Project MONDEGO/ Research

Adapted processing architectures

Surveillance and monitoring in poorly structured environments require a very low power consumption sensor network. Incorporating advanced features at the sensory nodes is only admissible at a low power budget [12]. Although projections on the performance of integrated circuits point to a sustained increase in the available computing power [13], conventional architectures are giving way to multi-core systems [14]. The reason for this is avoiding the constraints in power consumption imposed by the thermal characteristics of the materials. There is a maximum energy that can be dissipated by the silicon die and the chip package [15]

An additional difficulty is the implementation of vision algorithms in conventional architectures.
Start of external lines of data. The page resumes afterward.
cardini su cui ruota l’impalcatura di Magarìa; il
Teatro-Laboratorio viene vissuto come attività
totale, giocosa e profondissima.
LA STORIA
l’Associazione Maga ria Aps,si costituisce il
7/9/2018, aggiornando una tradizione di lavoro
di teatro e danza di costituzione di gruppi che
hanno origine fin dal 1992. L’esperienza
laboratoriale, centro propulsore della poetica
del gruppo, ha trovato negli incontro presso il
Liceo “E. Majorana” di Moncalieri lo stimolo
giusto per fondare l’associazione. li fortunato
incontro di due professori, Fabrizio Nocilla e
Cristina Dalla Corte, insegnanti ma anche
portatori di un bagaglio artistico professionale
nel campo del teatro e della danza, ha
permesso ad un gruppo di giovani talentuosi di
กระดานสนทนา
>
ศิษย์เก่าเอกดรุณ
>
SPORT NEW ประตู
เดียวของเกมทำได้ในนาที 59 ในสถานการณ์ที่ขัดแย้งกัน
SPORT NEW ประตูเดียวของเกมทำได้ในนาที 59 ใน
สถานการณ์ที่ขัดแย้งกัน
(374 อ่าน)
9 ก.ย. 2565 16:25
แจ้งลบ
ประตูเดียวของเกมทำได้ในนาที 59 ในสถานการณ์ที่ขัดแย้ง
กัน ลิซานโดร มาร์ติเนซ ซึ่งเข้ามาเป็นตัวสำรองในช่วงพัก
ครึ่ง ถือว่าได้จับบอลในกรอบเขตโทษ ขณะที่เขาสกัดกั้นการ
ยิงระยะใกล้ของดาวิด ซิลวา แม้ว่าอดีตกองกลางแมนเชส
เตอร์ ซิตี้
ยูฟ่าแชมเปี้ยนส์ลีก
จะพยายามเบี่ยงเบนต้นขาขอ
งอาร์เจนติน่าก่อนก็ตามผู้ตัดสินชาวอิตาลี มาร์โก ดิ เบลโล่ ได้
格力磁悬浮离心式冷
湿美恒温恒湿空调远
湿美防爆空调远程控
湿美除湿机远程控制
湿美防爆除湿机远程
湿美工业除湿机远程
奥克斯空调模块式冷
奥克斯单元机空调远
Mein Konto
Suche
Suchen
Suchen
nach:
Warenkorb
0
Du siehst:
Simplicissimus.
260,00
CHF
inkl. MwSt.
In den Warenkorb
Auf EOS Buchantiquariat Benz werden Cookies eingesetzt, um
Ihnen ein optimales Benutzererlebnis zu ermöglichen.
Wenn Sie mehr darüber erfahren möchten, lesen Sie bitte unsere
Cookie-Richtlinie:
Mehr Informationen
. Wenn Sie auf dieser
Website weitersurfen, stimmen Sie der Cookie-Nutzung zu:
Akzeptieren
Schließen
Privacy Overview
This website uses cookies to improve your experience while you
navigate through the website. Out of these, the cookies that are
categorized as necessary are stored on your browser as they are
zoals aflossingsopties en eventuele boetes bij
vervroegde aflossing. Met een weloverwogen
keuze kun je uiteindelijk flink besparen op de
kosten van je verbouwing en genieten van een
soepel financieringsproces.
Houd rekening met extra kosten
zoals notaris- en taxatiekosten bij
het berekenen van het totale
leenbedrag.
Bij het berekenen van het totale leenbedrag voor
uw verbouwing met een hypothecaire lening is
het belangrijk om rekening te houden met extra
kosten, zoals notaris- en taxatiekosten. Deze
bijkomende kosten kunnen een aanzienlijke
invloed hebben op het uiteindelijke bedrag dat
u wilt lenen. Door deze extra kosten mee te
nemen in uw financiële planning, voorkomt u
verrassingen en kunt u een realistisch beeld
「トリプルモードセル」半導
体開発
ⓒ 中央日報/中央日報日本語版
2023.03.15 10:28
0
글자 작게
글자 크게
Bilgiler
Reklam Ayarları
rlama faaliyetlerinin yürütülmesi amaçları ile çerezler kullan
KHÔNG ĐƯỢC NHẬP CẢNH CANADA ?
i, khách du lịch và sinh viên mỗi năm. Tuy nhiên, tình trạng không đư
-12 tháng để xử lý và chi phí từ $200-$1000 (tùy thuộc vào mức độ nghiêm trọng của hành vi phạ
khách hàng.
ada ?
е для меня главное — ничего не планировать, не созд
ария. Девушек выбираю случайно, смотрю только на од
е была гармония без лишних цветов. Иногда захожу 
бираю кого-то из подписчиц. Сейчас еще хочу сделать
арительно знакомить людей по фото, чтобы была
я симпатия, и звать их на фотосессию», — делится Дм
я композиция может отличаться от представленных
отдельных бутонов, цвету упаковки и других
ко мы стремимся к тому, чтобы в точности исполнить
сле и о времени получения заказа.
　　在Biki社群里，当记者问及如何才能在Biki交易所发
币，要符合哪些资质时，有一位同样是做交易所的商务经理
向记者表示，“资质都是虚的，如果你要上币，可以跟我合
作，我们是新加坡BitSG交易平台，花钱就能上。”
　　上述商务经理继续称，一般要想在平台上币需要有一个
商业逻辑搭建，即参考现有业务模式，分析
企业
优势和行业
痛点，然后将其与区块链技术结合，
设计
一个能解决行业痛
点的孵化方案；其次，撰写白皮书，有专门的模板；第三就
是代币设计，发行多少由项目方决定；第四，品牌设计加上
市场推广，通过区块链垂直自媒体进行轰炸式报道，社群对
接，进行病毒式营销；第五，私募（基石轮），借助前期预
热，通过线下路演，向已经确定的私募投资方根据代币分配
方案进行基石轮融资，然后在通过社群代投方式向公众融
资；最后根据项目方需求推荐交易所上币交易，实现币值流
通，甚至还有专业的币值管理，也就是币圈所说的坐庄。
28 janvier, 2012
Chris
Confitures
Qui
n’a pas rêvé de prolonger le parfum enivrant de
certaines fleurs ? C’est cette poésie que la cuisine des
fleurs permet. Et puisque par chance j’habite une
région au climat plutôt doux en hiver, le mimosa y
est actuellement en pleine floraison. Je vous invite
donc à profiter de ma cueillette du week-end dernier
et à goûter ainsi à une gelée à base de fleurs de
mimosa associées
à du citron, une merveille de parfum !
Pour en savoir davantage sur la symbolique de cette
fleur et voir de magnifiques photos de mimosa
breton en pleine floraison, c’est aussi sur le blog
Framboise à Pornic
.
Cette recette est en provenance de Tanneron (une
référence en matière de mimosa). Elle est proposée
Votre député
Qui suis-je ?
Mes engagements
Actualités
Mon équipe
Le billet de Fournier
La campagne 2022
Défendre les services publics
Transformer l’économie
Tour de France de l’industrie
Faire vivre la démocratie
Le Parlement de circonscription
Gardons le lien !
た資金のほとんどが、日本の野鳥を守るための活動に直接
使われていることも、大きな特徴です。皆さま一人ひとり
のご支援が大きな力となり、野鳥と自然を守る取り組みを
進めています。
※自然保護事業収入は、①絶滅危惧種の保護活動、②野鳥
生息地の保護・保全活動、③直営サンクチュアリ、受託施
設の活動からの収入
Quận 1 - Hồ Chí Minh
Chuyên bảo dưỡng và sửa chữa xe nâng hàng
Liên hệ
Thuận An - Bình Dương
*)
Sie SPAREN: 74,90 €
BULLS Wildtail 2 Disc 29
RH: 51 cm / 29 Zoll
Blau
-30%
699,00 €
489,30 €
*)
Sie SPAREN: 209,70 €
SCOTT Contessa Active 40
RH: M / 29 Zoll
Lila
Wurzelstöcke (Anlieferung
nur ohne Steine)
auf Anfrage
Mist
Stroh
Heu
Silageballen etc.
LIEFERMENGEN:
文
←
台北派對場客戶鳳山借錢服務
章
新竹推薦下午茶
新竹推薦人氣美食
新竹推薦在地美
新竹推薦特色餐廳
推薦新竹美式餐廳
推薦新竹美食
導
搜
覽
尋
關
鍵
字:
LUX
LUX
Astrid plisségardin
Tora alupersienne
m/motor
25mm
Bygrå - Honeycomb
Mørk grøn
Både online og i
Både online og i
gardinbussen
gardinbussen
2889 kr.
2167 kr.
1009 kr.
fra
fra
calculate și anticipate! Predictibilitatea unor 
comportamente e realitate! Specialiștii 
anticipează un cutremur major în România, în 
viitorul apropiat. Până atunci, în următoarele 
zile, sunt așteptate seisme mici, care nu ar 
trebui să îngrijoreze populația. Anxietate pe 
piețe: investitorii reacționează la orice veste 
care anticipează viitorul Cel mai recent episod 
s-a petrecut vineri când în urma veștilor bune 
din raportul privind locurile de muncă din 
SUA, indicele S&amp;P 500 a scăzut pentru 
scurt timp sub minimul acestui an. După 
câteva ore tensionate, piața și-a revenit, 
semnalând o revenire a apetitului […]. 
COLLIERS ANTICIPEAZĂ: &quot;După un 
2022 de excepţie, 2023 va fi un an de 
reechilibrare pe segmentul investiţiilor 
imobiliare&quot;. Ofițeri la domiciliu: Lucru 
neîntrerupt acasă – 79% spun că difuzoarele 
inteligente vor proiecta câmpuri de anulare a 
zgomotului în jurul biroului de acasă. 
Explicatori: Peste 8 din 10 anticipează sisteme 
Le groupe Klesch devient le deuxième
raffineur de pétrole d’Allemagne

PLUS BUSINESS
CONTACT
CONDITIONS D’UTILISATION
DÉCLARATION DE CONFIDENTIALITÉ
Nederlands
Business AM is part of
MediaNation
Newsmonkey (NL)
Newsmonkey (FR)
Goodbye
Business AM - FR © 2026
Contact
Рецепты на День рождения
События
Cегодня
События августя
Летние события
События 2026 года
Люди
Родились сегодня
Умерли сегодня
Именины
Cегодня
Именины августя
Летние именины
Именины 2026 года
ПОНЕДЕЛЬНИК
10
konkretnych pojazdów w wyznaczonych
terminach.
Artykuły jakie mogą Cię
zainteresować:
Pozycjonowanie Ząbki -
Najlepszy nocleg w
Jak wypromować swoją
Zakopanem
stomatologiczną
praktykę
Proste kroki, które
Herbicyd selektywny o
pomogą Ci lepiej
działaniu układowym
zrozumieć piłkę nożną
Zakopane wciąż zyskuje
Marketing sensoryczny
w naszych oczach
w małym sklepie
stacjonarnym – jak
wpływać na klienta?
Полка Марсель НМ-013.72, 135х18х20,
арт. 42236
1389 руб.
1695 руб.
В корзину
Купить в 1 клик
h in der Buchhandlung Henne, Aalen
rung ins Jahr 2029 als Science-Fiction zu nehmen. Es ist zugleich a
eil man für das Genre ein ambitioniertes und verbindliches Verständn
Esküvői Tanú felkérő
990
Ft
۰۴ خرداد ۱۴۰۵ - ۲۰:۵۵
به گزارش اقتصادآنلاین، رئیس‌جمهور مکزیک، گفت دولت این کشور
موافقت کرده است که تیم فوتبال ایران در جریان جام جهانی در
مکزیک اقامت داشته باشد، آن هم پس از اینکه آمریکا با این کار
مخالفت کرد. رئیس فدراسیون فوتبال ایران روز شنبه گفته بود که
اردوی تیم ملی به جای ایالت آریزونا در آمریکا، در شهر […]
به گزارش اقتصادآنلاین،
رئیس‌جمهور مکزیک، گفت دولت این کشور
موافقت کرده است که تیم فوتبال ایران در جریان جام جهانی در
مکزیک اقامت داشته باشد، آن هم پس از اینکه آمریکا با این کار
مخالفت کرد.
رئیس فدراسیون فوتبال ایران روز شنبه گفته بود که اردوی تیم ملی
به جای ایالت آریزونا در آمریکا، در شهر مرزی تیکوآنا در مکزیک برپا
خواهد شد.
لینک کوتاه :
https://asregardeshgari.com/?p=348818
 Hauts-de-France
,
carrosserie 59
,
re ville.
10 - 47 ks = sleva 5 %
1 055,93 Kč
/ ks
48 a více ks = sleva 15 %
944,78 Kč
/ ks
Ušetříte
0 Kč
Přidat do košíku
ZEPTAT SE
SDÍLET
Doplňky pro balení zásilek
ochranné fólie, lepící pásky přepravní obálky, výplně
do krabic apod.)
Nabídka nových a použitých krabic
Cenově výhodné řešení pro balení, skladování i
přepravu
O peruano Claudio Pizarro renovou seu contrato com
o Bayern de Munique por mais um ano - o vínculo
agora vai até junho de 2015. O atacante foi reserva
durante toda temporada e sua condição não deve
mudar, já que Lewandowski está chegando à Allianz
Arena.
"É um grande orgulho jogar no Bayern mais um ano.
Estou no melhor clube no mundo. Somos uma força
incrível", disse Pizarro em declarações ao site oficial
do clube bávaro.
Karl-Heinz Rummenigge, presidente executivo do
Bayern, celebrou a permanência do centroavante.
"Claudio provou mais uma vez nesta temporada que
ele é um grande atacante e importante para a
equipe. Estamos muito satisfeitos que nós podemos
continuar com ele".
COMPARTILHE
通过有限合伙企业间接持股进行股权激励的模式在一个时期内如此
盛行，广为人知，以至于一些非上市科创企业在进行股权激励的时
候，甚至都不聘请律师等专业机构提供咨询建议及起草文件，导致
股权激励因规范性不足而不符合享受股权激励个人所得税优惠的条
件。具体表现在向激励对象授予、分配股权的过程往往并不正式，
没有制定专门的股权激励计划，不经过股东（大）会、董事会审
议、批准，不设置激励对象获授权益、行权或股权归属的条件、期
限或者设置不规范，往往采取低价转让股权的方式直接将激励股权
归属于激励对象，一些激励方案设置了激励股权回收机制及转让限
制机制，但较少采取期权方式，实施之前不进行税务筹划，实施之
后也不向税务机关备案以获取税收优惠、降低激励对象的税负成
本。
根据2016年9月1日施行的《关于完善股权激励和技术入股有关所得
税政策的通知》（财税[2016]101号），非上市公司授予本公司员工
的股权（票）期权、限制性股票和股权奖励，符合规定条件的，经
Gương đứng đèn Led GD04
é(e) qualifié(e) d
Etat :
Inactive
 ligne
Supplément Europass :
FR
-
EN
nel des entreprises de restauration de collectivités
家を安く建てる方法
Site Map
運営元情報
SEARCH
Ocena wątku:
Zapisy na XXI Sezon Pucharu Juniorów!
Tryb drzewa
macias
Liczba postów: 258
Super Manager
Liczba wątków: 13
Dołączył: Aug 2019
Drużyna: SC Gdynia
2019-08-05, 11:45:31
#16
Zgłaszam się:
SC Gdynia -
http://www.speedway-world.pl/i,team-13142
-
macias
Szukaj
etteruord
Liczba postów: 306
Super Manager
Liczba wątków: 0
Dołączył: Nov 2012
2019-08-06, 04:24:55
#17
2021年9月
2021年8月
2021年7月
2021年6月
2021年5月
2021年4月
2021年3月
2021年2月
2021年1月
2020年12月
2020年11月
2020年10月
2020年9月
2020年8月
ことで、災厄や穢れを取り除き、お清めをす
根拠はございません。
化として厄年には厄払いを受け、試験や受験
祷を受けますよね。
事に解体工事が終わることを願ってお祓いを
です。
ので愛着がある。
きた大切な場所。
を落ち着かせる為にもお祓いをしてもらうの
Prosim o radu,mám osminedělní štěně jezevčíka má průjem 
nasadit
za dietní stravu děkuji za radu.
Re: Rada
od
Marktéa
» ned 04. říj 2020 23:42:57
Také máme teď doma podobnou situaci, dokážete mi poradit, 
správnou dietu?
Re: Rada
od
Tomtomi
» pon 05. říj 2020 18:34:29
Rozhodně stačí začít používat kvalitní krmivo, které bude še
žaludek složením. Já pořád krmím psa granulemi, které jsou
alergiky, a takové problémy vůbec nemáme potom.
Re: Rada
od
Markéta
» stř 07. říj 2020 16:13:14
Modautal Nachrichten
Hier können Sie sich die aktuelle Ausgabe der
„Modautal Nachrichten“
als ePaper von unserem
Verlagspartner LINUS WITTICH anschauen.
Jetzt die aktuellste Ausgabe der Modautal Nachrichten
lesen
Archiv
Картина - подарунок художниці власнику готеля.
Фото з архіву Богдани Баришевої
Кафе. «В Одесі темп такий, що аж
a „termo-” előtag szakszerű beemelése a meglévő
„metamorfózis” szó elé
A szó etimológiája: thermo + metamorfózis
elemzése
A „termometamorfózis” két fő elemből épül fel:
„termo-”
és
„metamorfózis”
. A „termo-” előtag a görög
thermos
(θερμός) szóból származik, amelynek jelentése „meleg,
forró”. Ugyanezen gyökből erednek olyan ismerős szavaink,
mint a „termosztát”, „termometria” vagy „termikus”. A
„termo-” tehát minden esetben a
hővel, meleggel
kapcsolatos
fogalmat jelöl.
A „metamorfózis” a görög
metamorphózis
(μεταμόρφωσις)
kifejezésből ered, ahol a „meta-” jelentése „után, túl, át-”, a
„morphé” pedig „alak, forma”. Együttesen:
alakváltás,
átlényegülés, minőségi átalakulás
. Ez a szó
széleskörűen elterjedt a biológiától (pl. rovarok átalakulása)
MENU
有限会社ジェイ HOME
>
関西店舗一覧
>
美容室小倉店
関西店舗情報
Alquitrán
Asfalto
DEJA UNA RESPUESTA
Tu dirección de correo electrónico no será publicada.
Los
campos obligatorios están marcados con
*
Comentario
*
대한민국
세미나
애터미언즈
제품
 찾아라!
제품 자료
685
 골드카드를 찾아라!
The visual stimulus is multidimensional, containing high spatial and temporal correlation. Signals for the different sensors of he array are inherently parallel. Conventional architectures have, in principle, a low degree of parallelism. It can be increased by proper instruction segmentation [16]. It is also common to use hardware accelerators for some specific tasks [17].

Finally, a big problem found in conventional architectures is the limited memory bandwidth [18]. Because of the massive data flow and the inherent parallelism of the signals, memory access becomes a data bottle-neck. Processing speed limitations appear unless an extra power consumption is permitted. The current trend, especially in what respect to image and video processing, is to divide tasks into several cores with their own cache. These multiple core systems are capable of a higher computing power per milliwatt than their single-gore counterparts [19]. Basically, while power consumption scales linearly with he CPU clock frequency, computing power —measured in MIPS— does not depend solely on the processor. There are elements, like memory access, not scaling with the clock, that have an influence in the achievable computing power. In this way, two processors operating in parallel are more efficient that a single processor operating at double the frequency. This technique is limited by the fact that not every task can be parallelized. Also, Amdahl's law [20]puts a limit to the speedup that can be achieved by parallelization. This limitation has been revised however by taking into account different mechanisms for internal reconfiguration and the important reduction of the memory latency obtained when using distributed resources [21]. The following table displays the effect of parallelization in the energy efficiency of the processor:

Ref. Year Processor Tech. (nm) Freq. (MHz) MIPS/ mW

[22] 2008 Intel® Atom™, single-core 45 1730 1.32

[23] 2010 Intel® Atom™, dual-core, Z520 45 1300 1.64

[24] 2010 NVIDIA Tegra T20-250, 10-core 40 1000 4.60

[25] 2011 Cellular Processor Array, 22×19 SIMD array 350 75 38.0

[26] 2007 Xetal-II, SIMD with 320 heterogeneous PEs 90 84 178.3

[27] 2011 Multiple level SIMD, 32PEs + 32×128 SIMD 180 100 217.3

[28] 2011 Digital Cellular Processor, 120PEs + 80×60 130 200 285.7

Table I. Digital processors of different architecture.

Table I. Digital processors of different architecture.
Ref.	Year	Processor	Tech. (nm)	Freq. (MHz)	MIPS/ mW
[22]	2008	Intel® Atom™, single-core	45	1730	1.32
[23]	2010	Intel® Atom™, dual-core, Z520	45	1300	1.64
[24]	2010	NVIDIA Tegra T20-250, 10-core	40	1000	4.60
[25]	2011	Cellular Processor Array, 22×19 SIMD array	350	75	38.0
[26]	2007	Xetal-II, SIMD with 320 heterogeneous PEs	90	84	178.3
[27]	2011	Multiple level SIMD, 32PEs + 32×128 SIMD	180	100	217.3
[28]	2011	Digital Cellular Processor, 120PEs + 80×60	130	200	285.7

As can be seen, the most energy efficient processors in Table I were built in less advanced technologies. This has been achieved by exploiting parallelism. Clock frequency has been slowed down and memory access is much simpler. Both things contribute to power saving. But still further adaptation can be realized. We propose a bio-inspired approach in which vision is a hierarchical process. Information gets refined in the sense that the number of data decrease as they gain in complexity and formal content [29]. In the biological retina, image features are extracted by parallel processing the visual stimulus. Anything within the visual field is represented by a combination of features. This constitutes a description that can be naturally handled by the brain [30]. At every stage in this process, the proper allocation of resources permits solving the speed/power trade-off. Resource allocation is a two-folded problem, on the one hand, the algorithm needs to be partitioned in tasks with an efficiency criterion. On the other hand, the selection of the appropriate circuit blocks to realize these tasks also contributes to power budget reduction. In particular, tasks requiring low to moderate accuracy can be very efficiently realized at the focal plane by means of analog circuits. Energy efficiency is boosted: 250 [31] and 214 [32] MOPS/mW. These chips are more than processor arrays, they contain photosensors that operate concurrently with the processing circuitry.